Мир качнулся, и я попытался уцепиться за спинку стула, но схватил руками лишь пустоту.
* * *
— Кто-нибудь мне объяснит, что здесь вообще изображено? — рядом со мной звенел голос Мыши, который запомнился ещё в прошлый раз всеми своими пищащими обертонами.
— Полагаю, сам художник нам сейчас и разъяснит, что он имел в виду, рисуя вот это… — Голос Кречета звучал недовольно.
Вокруг в унисон заговорили остальные боги, и тогда я приоткрыл один глаз. Ну, конечно, где я ещё мог оказаться, если не в этом колонном зале?
— Дорогая, может быть, ты уже выяснишь у своего подопечного, что это такое? — слышать Машин голос из уст этой стервы было неприятно. Но она не собиралась считаться с моими чувствами. — Ты же понимаешь, мы все сейчас довольно взвинчены и можем совершить то, о чём впоследствии сильно пожалеем.
— Женя, — голос Рыси звучал совсем близко. Тогда я открыл глаза полностью, и оглядел собравшихся.
— Что, Женя? Знаете, есть такая песенка, которая очень точно характеризует всех вас. «Нрав богов порочен от начала дней», — по-моему, я сфальшивил даже в такой короткой строчке. — Очень верно, не правда ли?
— Не груби, — вперёд вышел Кречет.
— Я пытаюсь. — Я посмотрел на свои руки. В правой всё ещё была зажата кисть. Она была не годна для дальнейшего применения. Какая-то облезлая вся. Без всякого сожаления швырнул её на холодный пол, который сам был произведением искусства. При этом нисколько не заботясь о том, что оставшаяся краска может его испортить. Если честно, мне было на это плевать.
— Женя, мы все просто хотим выяснить, что изображено на этой картине? — Рысь мягко улыбнулась и положила руку мне на предплечье. При этом я почувствовал, как кожи коснулись огромные и острые когти.

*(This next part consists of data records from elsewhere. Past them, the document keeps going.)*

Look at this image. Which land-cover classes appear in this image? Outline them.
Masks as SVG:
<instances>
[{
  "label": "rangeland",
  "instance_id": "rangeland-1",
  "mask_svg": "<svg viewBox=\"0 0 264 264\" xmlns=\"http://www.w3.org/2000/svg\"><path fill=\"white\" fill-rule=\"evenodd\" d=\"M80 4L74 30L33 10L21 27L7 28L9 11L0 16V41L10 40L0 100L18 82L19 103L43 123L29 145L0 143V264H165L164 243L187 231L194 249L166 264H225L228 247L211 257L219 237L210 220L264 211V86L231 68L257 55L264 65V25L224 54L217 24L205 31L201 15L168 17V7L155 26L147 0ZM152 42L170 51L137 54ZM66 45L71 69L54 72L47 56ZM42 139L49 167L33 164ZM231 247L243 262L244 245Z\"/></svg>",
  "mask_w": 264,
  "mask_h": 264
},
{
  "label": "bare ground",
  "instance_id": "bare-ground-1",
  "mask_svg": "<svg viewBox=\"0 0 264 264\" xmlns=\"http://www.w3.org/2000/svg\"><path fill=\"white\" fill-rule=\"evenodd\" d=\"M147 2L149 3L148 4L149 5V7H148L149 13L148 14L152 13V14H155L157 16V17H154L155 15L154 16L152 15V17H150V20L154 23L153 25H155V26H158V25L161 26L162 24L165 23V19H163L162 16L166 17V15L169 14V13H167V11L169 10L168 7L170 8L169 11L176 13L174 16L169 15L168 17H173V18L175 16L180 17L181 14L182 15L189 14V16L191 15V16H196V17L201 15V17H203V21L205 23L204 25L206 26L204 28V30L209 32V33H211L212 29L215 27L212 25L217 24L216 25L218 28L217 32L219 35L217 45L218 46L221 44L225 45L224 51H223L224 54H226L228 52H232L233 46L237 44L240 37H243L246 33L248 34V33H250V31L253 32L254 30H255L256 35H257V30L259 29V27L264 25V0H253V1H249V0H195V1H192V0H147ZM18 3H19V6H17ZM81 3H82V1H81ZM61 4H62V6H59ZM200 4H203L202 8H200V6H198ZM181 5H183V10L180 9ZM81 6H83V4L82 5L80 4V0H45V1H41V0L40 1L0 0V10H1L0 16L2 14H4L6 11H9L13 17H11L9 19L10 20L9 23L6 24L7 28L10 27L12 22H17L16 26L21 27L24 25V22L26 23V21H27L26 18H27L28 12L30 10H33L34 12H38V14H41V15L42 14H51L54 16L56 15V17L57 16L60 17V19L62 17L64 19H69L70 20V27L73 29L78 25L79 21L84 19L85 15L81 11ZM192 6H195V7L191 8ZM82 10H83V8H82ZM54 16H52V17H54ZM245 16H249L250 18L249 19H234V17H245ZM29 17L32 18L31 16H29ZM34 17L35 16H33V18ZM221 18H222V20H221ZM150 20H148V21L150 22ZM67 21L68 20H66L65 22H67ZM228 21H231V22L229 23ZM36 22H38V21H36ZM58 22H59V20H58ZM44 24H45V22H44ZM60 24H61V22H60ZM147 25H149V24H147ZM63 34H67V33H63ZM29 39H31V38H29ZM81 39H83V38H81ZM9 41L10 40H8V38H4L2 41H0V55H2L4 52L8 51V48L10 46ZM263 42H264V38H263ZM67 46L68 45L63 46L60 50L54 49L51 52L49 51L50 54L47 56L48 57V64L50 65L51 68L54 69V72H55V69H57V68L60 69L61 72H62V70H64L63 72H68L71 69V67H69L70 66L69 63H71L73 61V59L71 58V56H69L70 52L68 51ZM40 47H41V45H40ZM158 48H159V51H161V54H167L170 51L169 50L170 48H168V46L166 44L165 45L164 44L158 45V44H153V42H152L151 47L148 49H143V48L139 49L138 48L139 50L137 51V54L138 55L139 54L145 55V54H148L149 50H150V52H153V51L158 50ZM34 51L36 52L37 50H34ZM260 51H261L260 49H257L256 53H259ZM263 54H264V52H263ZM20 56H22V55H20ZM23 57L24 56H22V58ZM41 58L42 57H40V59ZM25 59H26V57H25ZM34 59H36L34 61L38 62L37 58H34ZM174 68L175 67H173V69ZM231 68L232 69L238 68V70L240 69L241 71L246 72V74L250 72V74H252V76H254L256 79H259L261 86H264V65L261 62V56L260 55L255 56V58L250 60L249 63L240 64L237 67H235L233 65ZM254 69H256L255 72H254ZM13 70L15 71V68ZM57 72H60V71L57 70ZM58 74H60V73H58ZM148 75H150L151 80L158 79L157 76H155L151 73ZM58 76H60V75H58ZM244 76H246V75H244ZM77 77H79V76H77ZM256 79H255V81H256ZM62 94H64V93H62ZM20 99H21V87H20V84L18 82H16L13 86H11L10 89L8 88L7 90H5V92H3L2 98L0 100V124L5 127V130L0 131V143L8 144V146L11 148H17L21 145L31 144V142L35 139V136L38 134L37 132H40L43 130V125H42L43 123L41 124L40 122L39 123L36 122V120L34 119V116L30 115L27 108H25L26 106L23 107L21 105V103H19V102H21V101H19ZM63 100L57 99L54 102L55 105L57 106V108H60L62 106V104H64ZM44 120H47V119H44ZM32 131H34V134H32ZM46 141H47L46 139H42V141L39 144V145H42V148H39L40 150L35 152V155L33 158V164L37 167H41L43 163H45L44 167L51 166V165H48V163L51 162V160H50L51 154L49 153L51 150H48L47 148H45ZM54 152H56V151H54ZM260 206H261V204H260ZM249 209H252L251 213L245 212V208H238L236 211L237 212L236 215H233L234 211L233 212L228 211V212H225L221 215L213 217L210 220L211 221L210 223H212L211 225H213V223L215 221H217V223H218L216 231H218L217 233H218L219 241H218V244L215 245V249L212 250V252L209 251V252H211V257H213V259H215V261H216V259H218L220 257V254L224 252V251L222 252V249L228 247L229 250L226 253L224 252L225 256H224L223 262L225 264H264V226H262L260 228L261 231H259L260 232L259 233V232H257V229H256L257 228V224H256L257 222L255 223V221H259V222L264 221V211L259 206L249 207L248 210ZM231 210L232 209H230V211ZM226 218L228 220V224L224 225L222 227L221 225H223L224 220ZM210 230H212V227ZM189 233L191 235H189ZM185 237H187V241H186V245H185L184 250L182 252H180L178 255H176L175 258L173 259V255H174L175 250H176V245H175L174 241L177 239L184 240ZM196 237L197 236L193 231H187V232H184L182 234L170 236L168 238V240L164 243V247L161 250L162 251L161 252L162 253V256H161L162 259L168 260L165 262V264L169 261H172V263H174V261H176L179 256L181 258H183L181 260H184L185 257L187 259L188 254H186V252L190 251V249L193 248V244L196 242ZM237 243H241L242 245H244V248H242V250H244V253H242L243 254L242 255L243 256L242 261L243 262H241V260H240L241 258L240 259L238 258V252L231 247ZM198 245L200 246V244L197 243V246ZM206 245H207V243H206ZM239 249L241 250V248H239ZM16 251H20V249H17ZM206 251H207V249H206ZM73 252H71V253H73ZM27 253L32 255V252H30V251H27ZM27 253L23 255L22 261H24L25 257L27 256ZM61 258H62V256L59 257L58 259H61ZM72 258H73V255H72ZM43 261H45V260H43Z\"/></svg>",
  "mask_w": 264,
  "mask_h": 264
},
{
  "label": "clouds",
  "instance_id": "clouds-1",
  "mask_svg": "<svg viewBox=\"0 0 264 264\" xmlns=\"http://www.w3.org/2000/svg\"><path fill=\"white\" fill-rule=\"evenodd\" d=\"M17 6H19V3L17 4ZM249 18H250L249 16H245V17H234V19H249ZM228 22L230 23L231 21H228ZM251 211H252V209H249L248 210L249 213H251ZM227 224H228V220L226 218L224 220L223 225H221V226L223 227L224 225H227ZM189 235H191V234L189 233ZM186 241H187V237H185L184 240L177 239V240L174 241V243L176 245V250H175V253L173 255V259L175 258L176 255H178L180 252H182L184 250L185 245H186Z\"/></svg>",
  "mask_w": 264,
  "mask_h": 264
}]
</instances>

— Вы все, неужели ты не видишь? — я повернулся к ней. — Я долгое время думал, как это сделать. Чтобы не нарваться на обиды с вашей стороны, и на непонимание со стороны людей. Потом до меня дошло. Тот облик, который вы явили мне впервые и есть правильный. Не этот, этот не ваш, а самых ваших влиятельных подопечных, или тот, который вам просто нравится. Что вы на меня так смотрите? Неужели вы думаете, что я настолько тундра необразованная, что Петра Алексеевича Кречета не знаю?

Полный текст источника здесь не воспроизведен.